Patients presenting with ST elevation myocardial infarction are increasingly treated with primary PCI. If SCAD is suspected, thrombolytics for ST elevation myocardial infarction should be avoided, and patients should be referred for primary PCI, where the diagnosis of coronary dissection can be made by coronary angiography. Patients with unstable angina or non-ST elevation myocardial infarction should be considered for early cardiac catheterization. Glycoprotein IIb/IIIa inhibitors may be started upstream for high risk features of acute coronary syndrome such as positive cardiac enzymes. If SCAD is diagnosed on angiography, percutaneous intervention or surgical treatment can be performed as appropriate.


Medical therapy for all patients should include anticoagulation with heparin or low molecular weight heparin for 48–72 hours, aspirin, clopidogrel, beta-blockers, and nitrates. Antiplatelet therapy should continue for at least 6–12 months, especially if a stent has been placed. The underlying etiology of SCAD should be ascertained. For patients with coronary artery disease, medical therapy with aspirin, beta-blockers, and cholesterol lowering medication should continue indefinitely. Patients with coronary spasm should be treated with calcium channel blockers and nitrates. Patients who experienced peripartum dissection should be counseled against future pregnancies, as the risk of dissection increases with multiparity and increasing age.12


Patients should be followed clinically for symptoms of recurrent ischemia. Routine angiographic follow up is not recommended. Stress testing with nuclear perfusion imaging is reasonable for surveillance, especially in patients with dissections of large vessels with large areas of myocardium at risk.

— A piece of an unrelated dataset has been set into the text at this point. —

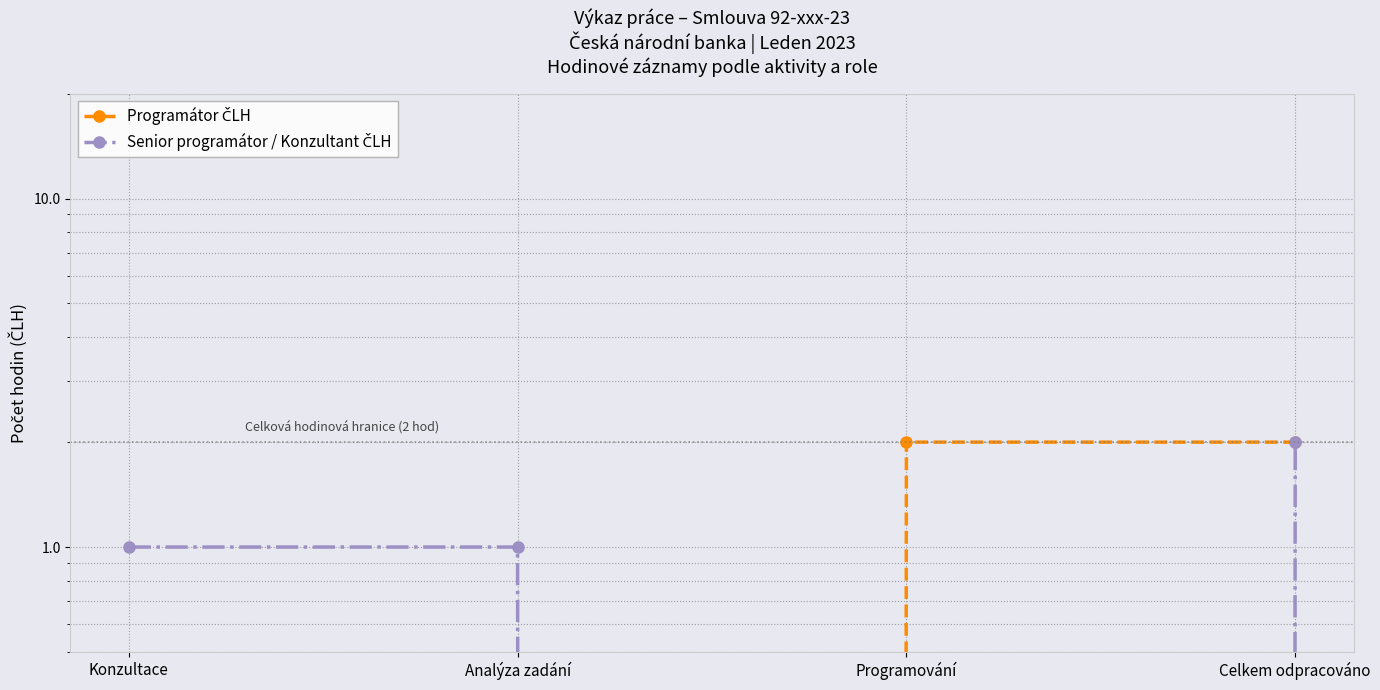

Reading left to right, transcribe all the data shown in this chart.

Programátor ČLH: Konzultace=0	Analýza zadání=0	Programování=2	Celkem odpracováno=2
Senior programátor / Konzultant ČLH: Konzultace=1	Analýza zadání=1	Programování=0	Celkem odpracováno=2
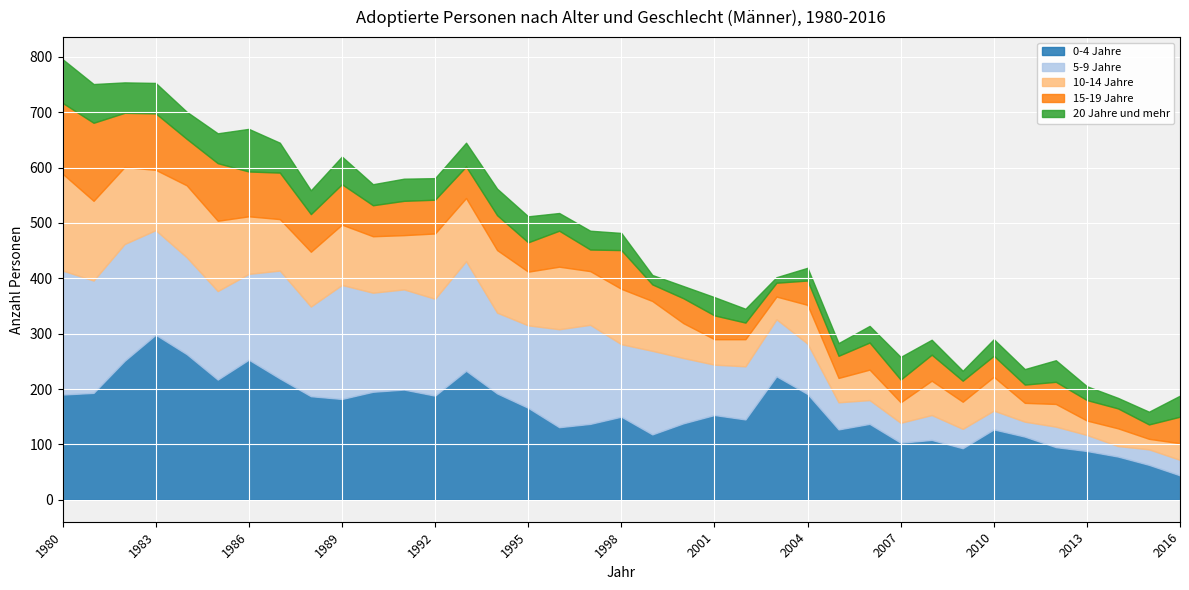

Which series ends up on top after the final intersection of 10-14 Jahre and 15-19 Jahre?

15-19 Jahre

Prognosis. The prognosis of patients with SCAD has improved in recent years, likely due to increased diagnosis by cardiac catheterization and advances in treatment. In earlier series, mortality from spontaneous dissection was approximately 50%.1 If the patient survived the original episode, subsequent survival was 80%, and approximately 50% of patients experienced a recurrent dissection within two months.1 With contemporary medical therapy, the rate of recurrent dissection is much lower and most patients are asymptomatic at follow up, with a 95% survival and 5% recurrent dissection rate.8 A recent analysis of all published cases of SCAD showed that after 1990, survival of patients with spontaneous coronary dissection approached 90%.10 Predictors of mortality on multivariate analysis included female sex and failure to recognize and treat the dissection. All types of treatment modalities (medical therapy, percutaneous intervention, or surgery) improved survival. There was no difference in survival among the different treatment modalities.10  These data suggest that prompt recognition and targeted treatment of this disorder improves outcomes.


Conclusions.
SCAD is an uncommon but important cause of unstable angina, myocardial infarction and sudden death. Predisposing conditions include atherosclerosis and the peripartum period. Weakening of the arterial wall and eosinophils may play a role in the development of spontaneous dissection. Diagnosis of the condition with prompt coronary angiography is important for proper management. Treatment options include medical therapy, percutaneous intervention, and coronary artery bypass surgery. SCAD has a favorable prognosis with current medical and interventional therapy.